Copy out the entries below word for word, from their first line through the line containing "The chart shows a value of 12", with both of those lines included.

## Data shown:
==================================================
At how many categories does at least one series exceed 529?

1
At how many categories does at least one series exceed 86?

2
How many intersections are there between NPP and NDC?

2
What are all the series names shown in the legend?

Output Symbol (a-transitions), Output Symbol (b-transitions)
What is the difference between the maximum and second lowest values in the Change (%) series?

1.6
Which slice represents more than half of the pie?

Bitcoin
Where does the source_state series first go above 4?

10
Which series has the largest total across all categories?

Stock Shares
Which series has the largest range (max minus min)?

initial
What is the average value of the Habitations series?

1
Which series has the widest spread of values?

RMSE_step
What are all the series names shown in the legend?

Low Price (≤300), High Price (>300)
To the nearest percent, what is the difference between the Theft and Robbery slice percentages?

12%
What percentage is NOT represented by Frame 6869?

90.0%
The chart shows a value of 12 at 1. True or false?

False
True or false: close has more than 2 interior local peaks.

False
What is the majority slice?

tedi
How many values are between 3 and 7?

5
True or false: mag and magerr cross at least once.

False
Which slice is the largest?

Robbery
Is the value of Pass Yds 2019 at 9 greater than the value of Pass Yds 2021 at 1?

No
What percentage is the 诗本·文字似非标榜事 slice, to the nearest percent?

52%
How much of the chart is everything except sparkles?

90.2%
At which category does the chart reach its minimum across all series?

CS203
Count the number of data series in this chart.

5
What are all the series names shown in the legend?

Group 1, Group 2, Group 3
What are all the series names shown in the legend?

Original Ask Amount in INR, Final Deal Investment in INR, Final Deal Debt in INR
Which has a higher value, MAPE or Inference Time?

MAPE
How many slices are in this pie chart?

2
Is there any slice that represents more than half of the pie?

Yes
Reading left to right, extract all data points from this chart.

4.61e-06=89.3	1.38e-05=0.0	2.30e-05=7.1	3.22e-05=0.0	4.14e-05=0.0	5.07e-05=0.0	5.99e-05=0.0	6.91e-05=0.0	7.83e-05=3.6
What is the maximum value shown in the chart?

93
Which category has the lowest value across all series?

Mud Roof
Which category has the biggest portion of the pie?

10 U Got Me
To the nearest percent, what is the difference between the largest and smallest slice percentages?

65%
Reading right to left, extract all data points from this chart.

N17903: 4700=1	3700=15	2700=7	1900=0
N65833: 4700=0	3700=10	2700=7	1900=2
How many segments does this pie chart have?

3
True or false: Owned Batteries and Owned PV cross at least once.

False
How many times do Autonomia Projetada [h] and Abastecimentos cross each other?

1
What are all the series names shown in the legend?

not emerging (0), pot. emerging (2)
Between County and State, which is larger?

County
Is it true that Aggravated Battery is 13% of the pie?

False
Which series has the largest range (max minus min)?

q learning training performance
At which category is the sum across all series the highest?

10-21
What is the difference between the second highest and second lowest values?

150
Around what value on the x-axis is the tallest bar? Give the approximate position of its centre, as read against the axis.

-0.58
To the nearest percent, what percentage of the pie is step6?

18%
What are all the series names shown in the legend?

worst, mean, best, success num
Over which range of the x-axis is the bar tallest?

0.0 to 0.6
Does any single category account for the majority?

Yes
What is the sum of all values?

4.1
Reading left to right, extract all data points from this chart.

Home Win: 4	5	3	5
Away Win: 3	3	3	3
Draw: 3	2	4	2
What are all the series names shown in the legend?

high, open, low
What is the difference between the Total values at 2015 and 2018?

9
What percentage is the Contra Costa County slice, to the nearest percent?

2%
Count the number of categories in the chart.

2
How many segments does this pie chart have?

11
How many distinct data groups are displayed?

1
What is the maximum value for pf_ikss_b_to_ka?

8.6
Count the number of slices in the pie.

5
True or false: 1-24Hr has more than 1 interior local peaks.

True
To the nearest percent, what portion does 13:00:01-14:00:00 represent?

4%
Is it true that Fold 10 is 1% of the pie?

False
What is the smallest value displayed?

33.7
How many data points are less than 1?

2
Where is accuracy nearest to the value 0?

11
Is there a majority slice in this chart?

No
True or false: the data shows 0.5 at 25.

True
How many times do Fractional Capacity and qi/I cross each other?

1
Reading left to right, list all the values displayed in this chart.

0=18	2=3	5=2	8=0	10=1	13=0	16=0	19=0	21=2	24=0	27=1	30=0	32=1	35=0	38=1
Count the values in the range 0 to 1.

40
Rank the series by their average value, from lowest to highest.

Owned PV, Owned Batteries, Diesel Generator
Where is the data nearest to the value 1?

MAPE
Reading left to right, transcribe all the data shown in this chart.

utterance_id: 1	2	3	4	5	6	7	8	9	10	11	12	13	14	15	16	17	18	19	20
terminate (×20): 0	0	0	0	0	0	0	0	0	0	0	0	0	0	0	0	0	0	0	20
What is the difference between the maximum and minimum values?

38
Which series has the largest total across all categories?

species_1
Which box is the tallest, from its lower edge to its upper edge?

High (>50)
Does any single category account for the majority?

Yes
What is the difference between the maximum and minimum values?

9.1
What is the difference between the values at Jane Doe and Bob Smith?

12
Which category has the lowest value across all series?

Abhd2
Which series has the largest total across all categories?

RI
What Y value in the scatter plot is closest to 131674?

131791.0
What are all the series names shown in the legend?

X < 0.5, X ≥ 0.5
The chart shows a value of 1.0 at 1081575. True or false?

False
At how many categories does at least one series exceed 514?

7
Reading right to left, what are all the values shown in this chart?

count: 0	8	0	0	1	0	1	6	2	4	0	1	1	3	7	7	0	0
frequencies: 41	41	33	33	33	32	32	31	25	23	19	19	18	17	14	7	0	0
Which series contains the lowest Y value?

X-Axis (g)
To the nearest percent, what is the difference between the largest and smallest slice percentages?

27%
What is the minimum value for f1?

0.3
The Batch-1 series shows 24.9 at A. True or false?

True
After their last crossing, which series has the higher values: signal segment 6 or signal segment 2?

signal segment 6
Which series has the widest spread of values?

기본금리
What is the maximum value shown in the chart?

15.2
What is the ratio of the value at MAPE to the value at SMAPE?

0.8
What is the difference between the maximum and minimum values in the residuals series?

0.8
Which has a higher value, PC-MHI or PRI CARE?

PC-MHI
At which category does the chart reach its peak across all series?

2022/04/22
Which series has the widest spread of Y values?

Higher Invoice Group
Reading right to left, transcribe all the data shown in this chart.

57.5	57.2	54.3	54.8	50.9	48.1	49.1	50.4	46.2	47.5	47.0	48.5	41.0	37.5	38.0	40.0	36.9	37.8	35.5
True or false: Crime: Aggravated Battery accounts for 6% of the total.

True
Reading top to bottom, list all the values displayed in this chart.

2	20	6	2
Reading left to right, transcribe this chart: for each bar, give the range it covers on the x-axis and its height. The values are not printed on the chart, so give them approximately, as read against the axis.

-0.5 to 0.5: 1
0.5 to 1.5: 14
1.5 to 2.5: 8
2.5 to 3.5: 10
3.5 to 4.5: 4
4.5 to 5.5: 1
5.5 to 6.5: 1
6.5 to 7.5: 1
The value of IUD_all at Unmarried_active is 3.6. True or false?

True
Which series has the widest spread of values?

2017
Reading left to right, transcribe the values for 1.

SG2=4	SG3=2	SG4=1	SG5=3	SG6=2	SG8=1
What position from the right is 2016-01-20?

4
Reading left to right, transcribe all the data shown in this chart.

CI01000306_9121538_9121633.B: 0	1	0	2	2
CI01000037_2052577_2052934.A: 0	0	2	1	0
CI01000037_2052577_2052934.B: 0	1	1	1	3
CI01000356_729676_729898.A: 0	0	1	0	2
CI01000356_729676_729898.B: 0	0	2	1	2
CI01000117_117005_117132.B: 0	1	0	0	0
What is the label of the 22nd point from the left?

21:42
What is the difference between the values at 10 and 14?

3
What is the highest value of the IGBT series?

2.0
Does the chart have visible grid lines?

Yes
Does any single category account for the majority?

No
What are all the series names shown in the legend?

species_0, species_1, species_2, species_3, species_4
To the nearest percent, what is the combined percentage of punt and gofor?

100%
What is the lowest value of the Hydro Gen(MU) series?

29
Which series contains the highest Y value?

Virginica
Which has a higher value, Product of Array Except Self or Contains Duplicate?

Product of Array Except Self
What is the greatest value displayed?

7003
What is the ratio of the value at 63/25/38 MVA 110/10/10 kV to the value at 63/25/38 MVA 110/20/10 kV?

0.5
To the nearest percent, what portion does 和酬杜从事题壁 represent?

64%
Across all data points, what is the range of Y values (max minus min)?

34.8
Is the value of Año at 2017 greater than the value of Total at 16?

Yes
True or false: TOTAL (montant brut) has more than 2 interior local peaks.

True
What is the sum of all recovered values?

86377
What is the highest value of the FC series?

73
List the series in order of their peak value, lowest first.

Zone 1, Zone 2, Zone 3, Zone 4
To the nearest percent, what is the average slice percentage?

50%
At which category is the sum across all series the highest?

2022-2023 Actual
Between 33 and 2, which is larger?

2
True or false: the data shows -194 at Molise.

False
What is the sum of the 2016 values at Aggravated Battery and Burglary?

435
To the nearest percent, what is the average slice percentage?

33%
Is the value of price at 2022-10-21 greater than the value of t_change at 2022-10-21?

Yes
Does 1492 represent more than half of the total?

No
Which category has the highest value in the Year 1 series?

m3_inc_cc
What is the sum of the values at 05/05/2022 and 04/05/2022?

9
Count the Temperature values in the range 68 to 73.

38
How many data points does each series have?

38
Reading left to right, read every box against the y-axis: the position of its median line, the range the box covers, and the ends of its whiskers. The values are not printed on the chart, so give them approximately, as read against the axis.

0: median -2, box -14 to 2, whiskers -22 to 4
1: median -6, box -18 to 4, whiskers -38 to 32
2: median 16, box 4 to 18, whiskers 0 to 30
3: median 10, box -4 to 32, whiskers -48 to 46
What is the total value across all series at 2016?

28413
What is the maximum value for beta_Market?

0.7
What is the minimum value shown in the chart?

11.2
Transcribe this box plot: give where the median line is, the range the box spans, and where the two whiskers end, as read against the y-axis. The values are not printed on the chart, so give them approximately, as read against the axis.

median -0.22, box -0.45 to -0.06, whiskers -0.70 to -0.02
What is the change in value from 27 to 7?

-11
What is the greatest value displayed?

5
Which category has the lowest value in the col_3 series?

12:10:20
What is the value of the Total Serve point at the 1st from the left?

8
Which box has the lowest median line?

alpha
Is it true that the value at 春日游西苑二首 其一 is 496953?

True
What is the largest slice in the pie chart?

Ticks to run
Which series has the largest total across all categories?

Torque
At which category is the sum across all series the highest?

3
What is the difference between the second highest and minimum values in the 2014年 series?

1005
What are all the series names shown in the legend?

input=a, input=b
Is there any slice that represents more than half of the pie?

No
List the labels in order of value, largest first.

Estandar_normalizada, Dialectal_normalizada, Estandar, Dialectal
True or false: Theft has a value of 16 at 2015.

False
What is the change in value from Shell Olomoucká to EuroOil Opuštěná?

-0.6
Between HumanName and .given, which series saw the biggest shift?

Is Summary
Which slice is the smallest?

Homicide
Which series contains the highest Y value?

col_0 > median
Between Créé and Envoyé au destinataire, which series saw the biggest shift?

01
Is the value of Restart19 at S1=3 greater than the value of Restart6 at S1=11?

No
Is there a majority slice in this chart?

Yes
==================================================
## Response to the exercise:
At how many categories does at least one series exceed 529?

1
At how many categories does at least one series exceed 86?

2
How many intersections are there between NPP and NDC?

2
What are all the series names shown in the legend?

Output Symbol (a-transitions), Output Symbol (b-transitions)
What is the difference between the maximum and second lowest values in the Change (%) series?

1.6
Which slice represents more than half of the pie?

Bitcoin
Where does the source_state series first go above 4?

10
Which series has the largest total across all categories?

Stock Shares
Which series has the largest range (max minus min)?

initial
What is the average value of the Habitations series?

1
Which series has the widest spread of values?

RMSE_step
What are all the series names shown in the legend?

Low Price (≤300), High Price (>300)
To the nearest percent, what is the difference between the Theft and Robbery slice percentages?

12%
What percentage is NOT represented by Frame 6869?

90.0%
The chart shows a value of 12 at 1. True or false?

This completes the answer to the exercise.